News South Africa

AgriSA's plea: "stop making protests worse"

AgriSA says it believes that forces not related to farming are fuelling farmer protests‚ making labour relations much worse and endangering lives and food services.
Tina Joemat-Pettersson
Tina Joemat-Pettersson

Farm workers have been rioting in the Western Cape over employment conditions. The workers are demanding a minimum wage of R150 a day‚ which is more than double their current wage of about R70 a day.

Some economists have argued that higher wages threaten job security but others says R70 is not an acceptable living wage.

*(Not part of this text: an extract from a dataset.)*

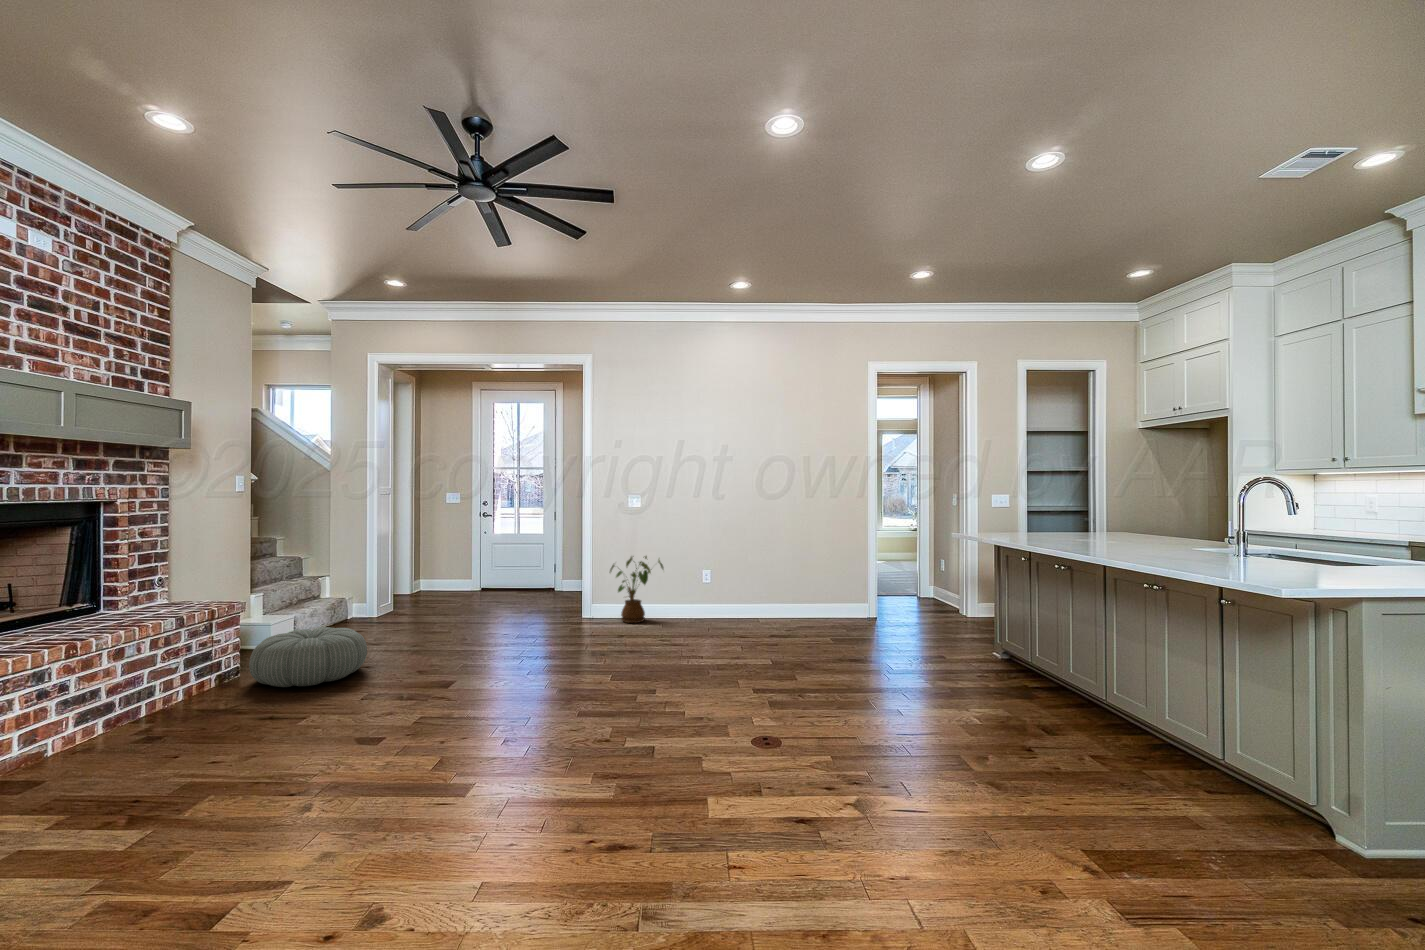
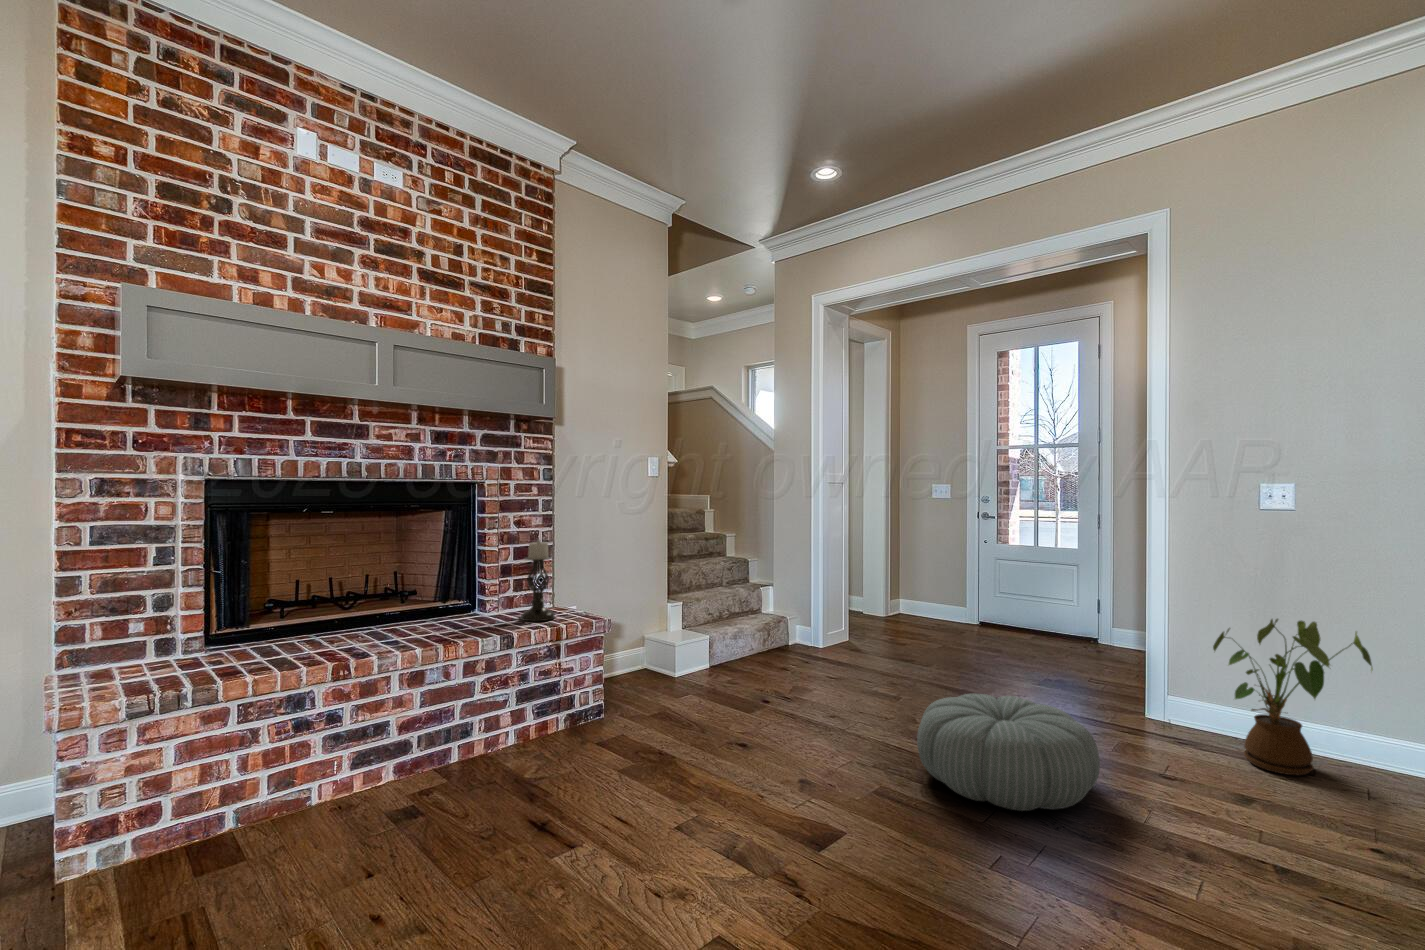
candle holder: none [164,546,198,610] -> present [521,540,555,621]
pouf: present [249,627,367,687] -> present [917,694,1100,811]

"Outside influences with little interest in the welfare of agriculture and workers are abusing the minimum wage issue to promote labour unrest‚ which in the short to long term will have dire consequences for those who have a direct interest in agriculture‚" Johannes Möller‚ president of Agri SA told a press conference on Wednesday (14 November).

Protests have been taking place in 16 towns throughout the province and several workers have been arrested for public violence.

AgriSA is unhappy that politicians, who do not have portfolios related to farming, are making public statements about the protests and about what minimum wages should be.

Congress of South African Trade Unions Western Cape secretary Tony Ehrenreich said last week that the protests could lead to a massacre similar to that which happened in Marikana in Rustenburg this year.

ANC provincial leader Marius Fransman accused the opposition Democratic Alliance's agriculture MEC Gerrit van Rensburg of siding with farmers and promoting un-liveable wages.

Agri SA‚ along with other agricultural organisations‚ met with the Minister of Agriculture‚ Forestry and Fisheries‚ Tina Joemat-Pettersson‚ in Pretoria on Tuesday (13 November).

Möller said consensus was reached that the protest action was serious and could not be ascribed only to minimum wages.

Other factors included a striving by competing unions to get a foothold in agriculture‚ tension between the work status of Lesotho and Zimbabwean workers‚ the mobilising of unemployed and persons unrelated to the issue for political gain and unsatisfactory service delivery in the informal sector by local government structures‚ he said.

"The minimum wage in agriculture is determined by the Basic Condition of Employment Act and is reviewed annually in March.

"In 2012 it was adjusted above inflation. Neither Agri SA‚ nor any other agricultural organisation has the legal right to act on behalf of farmers in respect to the minimum wage negotiations. Agri SA cannot be part of a dispensation that will undermine the statutory and legal rules that shape the environment within which the agricultural sector operates‚" he said.

But he said farmers were welcome to negotiate with their own workers on wages.

"In this regard Agri SA has encouraged farmers‚ where possible‚ to pay above the minimum wage"‚ said Möller.

Agri SA and Joemat-Pettersson agreed that the government's co-operation was needed to reject inflammatory and inciting utterances by politicians and police to help prevent intimidation, incitement to violence‚ and the busing in of people not directly involved in the sector's wage dispute.

Farmers and their workers should be given the opportunity to negotiate minimum wages without external influences and other ministers were requested urgently to give attention to issues not related to minimum wages.

Lastly‚ the Western Cape government was asked to turn its attention to specific service delivery problems experienced at a local government level.